Saturday, February 18, 2012

Summary of a nice article about NoSQL

When to use NoSQL?
If there is a usecase where storing the data in a relational database does not make any sense and , it persuades you to looking for alternative ways to get it out of the database, it is useful to pay the attention on NoSQl. In another words when your data does no suit the relational data model, you think think about NoSQL.

Recommended NoSQL databases?

  • MongoDB, CouchDB or Redis can be recommended as NoSQL databases, as they are excellent candidates to take data off your main database, and happily live alongside of it.
  • If you are have the knowledge of relational databases it is recommended with mongoDB. It can be considered as a good mixture of what you are used to from relational databases , and schemaless storage.
  • Redis is a good choice for the data such as Statistics, message queues, historical data etc...
  •  MongoDB is halfway between a relational and NoSQL database while CouchDB is basically totally different thinking all the way
  • If your primary requirement is scaling - you have to pay your attention on Riak or Cassendra.(They follow pretty interesting models of scaling up.)

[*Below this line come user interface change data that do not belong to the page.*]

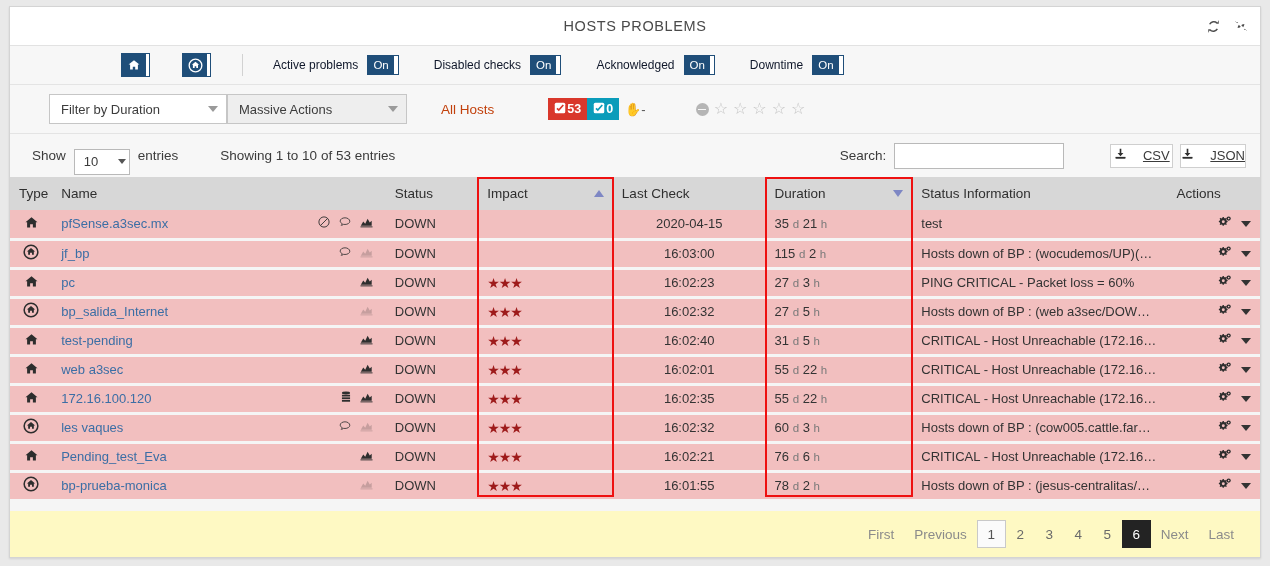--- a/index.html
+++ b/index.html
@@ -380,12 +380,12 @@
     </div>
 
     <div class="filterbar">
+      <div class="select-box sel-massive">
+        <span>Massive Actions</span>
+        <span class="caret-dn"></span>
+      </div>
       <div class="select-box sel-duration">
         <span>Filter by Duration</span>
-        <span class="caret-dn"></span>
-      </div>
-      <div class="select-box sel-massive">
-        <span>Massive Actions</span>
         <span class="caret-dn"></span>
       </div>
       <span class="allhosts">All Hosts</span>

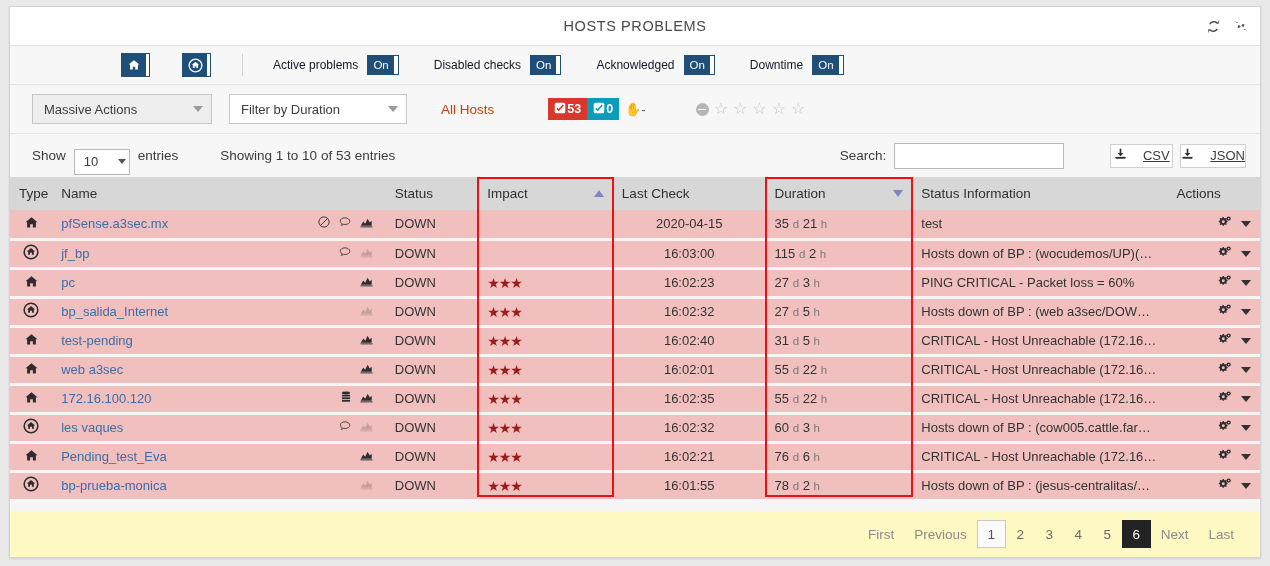--- a/index.html
+++ b/index.html
@@ -289,13 +289,13 @@
   
   .pagbar {
     height: 46px;
-    background: #fef9c3;
+    background: #0f172a;
     display: flex;
     align-items: center;
     justify-content: flex-end;
-    padding-right: 16px;
     gap: 0;
     flex: 0 0 auto;
+    font-family: Liberation Serif, serif;
   }
   .pag { display: flex; align-items: center; }
   .pg {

These NoSQL databases are proposing some new non-relational data models. Do you like one model more than the others?
Document database can be considered as the most versatile because you can put any data in a document database and it gives you all the freedom to model that data and to model some of the relationships between documents.

With relational databases there are at least 3 things we have really gotten used to: the relational model, the query model and transactions. So for someone looking to NoSQL databases he should be aware that all these 3 concepts will have a different form. 
  • Keep in mind that there will be a different data model which has a great flexibility.
  • lack of support for transactions is not a severe problem.(Transactions are removed for the benefit of simplicity, making it a lot easier to scale up.)
  • Most NoSQL databases removed means to run any kind of dynamic query on your data, MongoDB being the noteworthy exception here. Data is usually pre-aggregated by e.g. using Map/Reduce, or access is simply done by keys.
  • The decision to use a NoSQL depends on the requirement.

Once you start using NoSQL databases, will you have to get rid of RDBMS?
No,
The rule is do not change to NoSQL if you do not have problems with relational database.